The highly focal and variable nature of FCD type 2b, and the pathological resemblance to tubers in tuberous sclerosis, led to the hypothesis that somatic mosaic mutations of genes that encode proteins in the PI3K-AKT-mTOR pathway, which includes the tuberous sclerosis associated genes TSC1 and TSC2, were implicated in FCD [Crino, 2009]. This hypothesis has been in part confirmed by studies documenting pathogenic germline and mosaic mutations in the mTOR gene or in other genes belonging to the PI3K-AKT-mTOR pathway (i.e., AKT3, DEPDC5, and NPRL3) in the dysplasic tissue of FCD type 2a and 2b [D'Gama et al., 2015; Lim et al., 2015; Sim et al., 2015]. In addition, somatic duplications in the 1q chromosomal region encompassing the AKT3 gene have been associated with megalencephaly, hemimegalencephaly, and FCD type 1b [Poduri et al., 2012; Wang et al., 2013; Conti et al., 2015].
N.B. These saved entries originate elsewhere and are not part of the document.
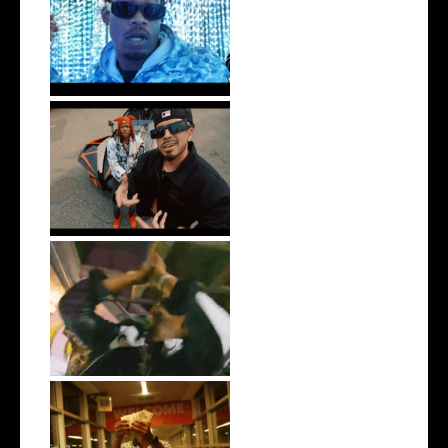
Watch: @ThisisAirmax Drops
New Vide...
New Jersey's Rising Star
@teewhygot...
LA Based Rapper
HoodTrophy Bino Rel...
Watch: @living_iam Releases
When performing genetic testing for disorders possibly caused by mosaic mutations, the screening of multiple tissues (e.g., blood, saliva, and skin fibroblasts) is advisable. Indeed, although testing DNA extracted from blood is the gold standard for identifying de novo constitutive mutations, the analysis of different tissues may help in identifying mutations that are only present in a subset of somatic cells [Nellist et al., 2015].
Conclusions
The clinical spectrum of epilepsy associated with MCD is broad. Understanding the genetic and molecular basis of these malformations is advancing rapidly with new genes being reported frequently, providing evidence that different cortical malformations are probably secondary to abnormalities disrupting different developmental stages. The recent advances in next-generation sequencing have opened new perspectives in the study of the genetic causes of MCD. In particular, massive parallel sequencing of panels targeting key genes involved in cortical development represents a fast and cost-effective tool for the genetic diagnosis of these malformations. The screening of multiple genes in the same experiment also has the invaluable advantage of boosting new genotype-phenotype correlations and possibly identifying genetic causes of MCD for which molecular diagnosis is still missing. However, depending on the number of genes screened in each experiment, next-generation sequencing analysis may provide large numbers of variants whose interpretation is at times difficult. To overcome misleading interpretations of variants, it is always necessary to evaluate their potential pathogenic effect in the context of each patient's phenotype. As a consequence, a tight interaction between referring physicians and molecular biologists is mandatory.
Acknowledgment
This study was funded by EU Seventh Framework Programme (FP7) under the project DESIRE grant agreement N602531 (to R.G.).
Disclosure Statement
The authors declare to have no conflict of interest related to the contents of this article.